- Assignment
Copy every line of text in the material below word for word, and leave the pictures out of your copy.

(Text data extracted from pages)

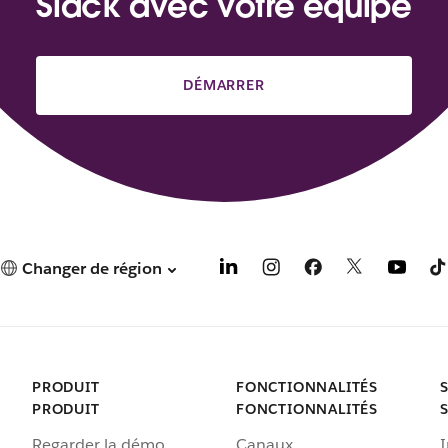
Slack avec votre équipe
DÉMARRER
Changer de région
PRODUIT
FONCTIONNALITÉS
PRODUIT
FONCTIONNALITÉS
Regarder la démo
Canaux
I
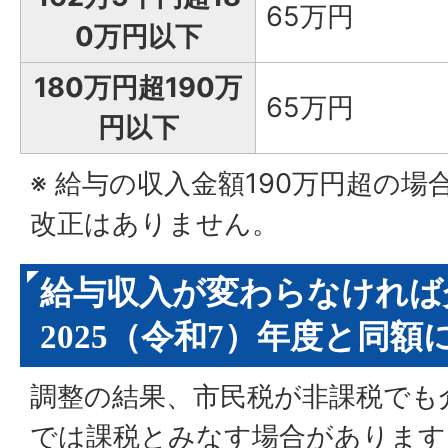
65万円
0万円以下
180万円超190万
65万円
円以下
※ 給与の収入金額190万円超の
改正はありません。
給与収入が変わらなければ
2025（令和7）年度と同額
調整の結果、市民税が非課税でも
では課税とみなす場合があります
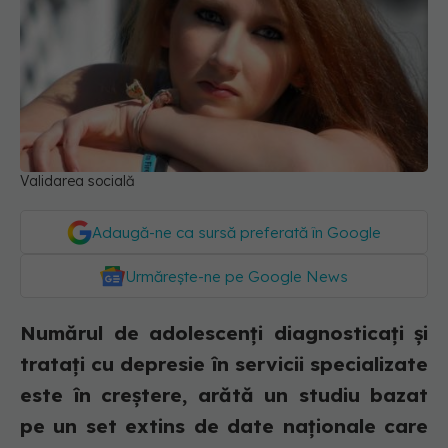
Validarea socială
Adaugă-ne ca sursă preferată în Google
Urmărește-ne pe Google News
Numărul de adolescenți diagnosticați și
tratați cu depresie în servicii specializate
este în creștere, arătă un studiu bazat
pe un set extins de date naționale care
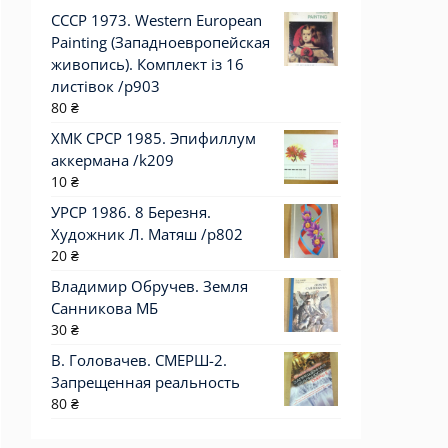
СССР 1973. Western European
Painting (Западноевропейская
живопись). Комплект із 16
листівок /р903
80
₴
ХМК СРСР 1985. Эпифиллум
аккермана /k209
10
₴
УРСР 1986. 8 Березня.
Художник Л. Матяш /р802
20
₴
Владимир Обручев. Земля
Санникова МБ
30
₴
В. Головачев. СМЕРШ-2.
Запрещенная реальность
80
₴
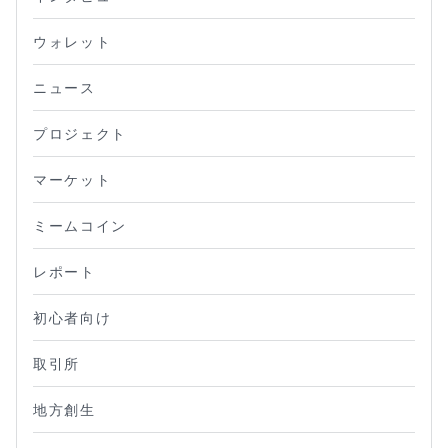
ウォレット
ニュース
プロジェクト
マーケット
ミームコイン
レポート
初心者向け
取引所
地方創生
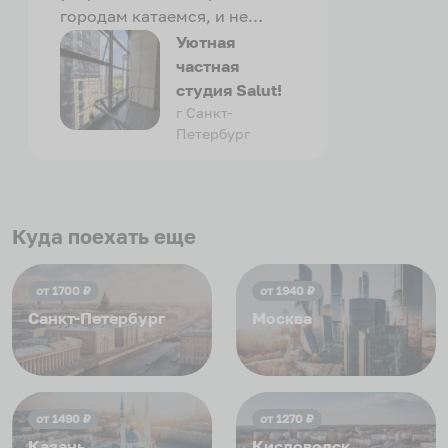
городам катаемся, и не
только в России. Сервис на
Уютная
отличном уровне. Хозяин
частная
апартаментов доброй души
студия Salut!
человек, всегда можно
г Санкт-
Петербург
договориться, подскажет
что как и почему.
Рекомендуем на 100% и вам,
и друзьям и сами будем
приезжать еще...
Куда поехать еще
от
1700
₽
от
1940
₽
Санкт-Петербург
Москва
от
1490
₽
от
1270
₽
Казань
Кисловодск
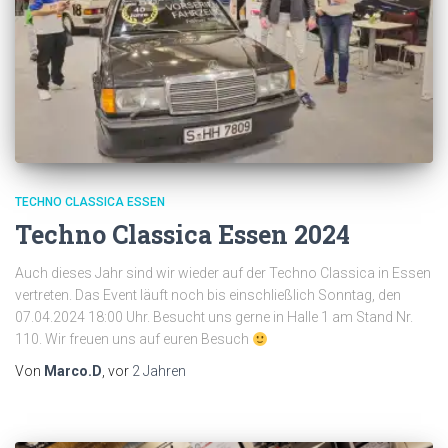
TECHNO CLASSICA ESSEN
Techno Classica Essen 2024
Auch dieses Jahr sind wir wieder auf der Techno Classica in Essen
vertreten. Das Event läuft noch bis einschließlich Sonntag, den
07.04.2024 18:00 Uhr. Besucht uns gerne in Halle 1 am Stand Nr.
110. Wir freuen uns auf euren Besuch
Von
Marco.D
, vor
2 Jahren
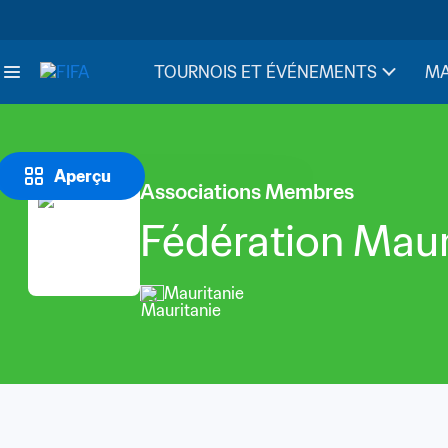
TOURNOIS ET ÉVÉNEMENTS
MA
Aperçu
Associations Membres
Fédération Maur
Mauritanie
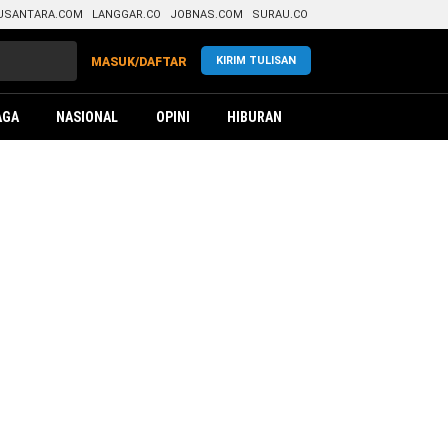
USANTARA.COM
LANGGAR.CO
JOBNAS.COM
SURAU.CO
KIRIM TULISAN
MASUK/DAFTAR
AGA
NASIONAL
OPINI
HIBURAN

- Written response
Slack avec votre équipe
DÉMARRER
Changer de région
PRODUIT
FONCTIONNALITÉS
PRODUIT
FONCTIONNALITÉS
Regarder la démo
Canaux
I
65万円
0万円以下
180万円超190万
65万円
円以下
※ 給与の収入金額190万円超の
改正はありません。
給与収入が変わらなければ
2025（令和7）年度と同額
調整の結果、市民税が非課税でも
では課税とみなす場合があります
Validarea socială
Adaugă-ne ca sursă preferată în Google
Urmărește-ne pe Google News
Numărul de adolescenți diagnosticați și
tratați cu depresie în servicii specializate
este în creștere, arătă un studiu bazat
pe un set extins de date naționale care
СССР 1973. Western European
Painting (Западноевропейская
живопись). Комплект із 16
листівок /р903
80
₴
ХМК СРСР 1985. Эпифиллум
аккермана /k209
10
₴
УРСР 1986. 8 Березня.
Художник Л. Матяш /р802
20
₴
Владимир Обручев. Земля
Санникова МБ
30
₴
В. Головачев. СМЕРШ-2.
Запрещенная реальность
80
₴
ウォレット
ニュース
プロジェクト
マーケット
ミームコイン
レポート
初心者向け
取引所
地方創生
городам катаемся, и не
только в России. Сервис на
Уютная
отличном уровне. Хозяин
частная
апартаментов доброй души
студия Salut!
человек, всегда можно
г Санкт-
Петербург
договориться, подскажет
что как и почему.
Рекомендуем на 100% и вам,
и друзьям и сами будем
приезжать еще...
Куда поехать еще
от
1700
₽
от
1940
₽
Санкт-Петербург
Москва
от
1490
₽
от
1270
₽
Казань
Кисловодск
TECHNO CLASSICA ESSEN
Techno Classica Essen 2024
Auch dieses Jahr sind wir wieder auf der Techno Classica in Essen
vertreten. Das Event läuft noch bis einschließlich Sonntag, den
07.04.2024 18:00 Uhr. Besucht uns gerne in Halle 1 am Stand Nr.
110. Wir freuen uns auf euren Besuch
Von
Marco.D
, vor
2 Jahren
TOURNOIS ET ÉVÉNEMENTS
MA
Aperçu
Associations Membres
Fédération Maur
Mauritanie
USANTARA.COM
LANGGAR.CO
JOBNAS.COM
SURAU.CO
KIRIM TULISAN
MASUK/DAFTAR
AGA
NASIONAL
OPINI
HIBURAN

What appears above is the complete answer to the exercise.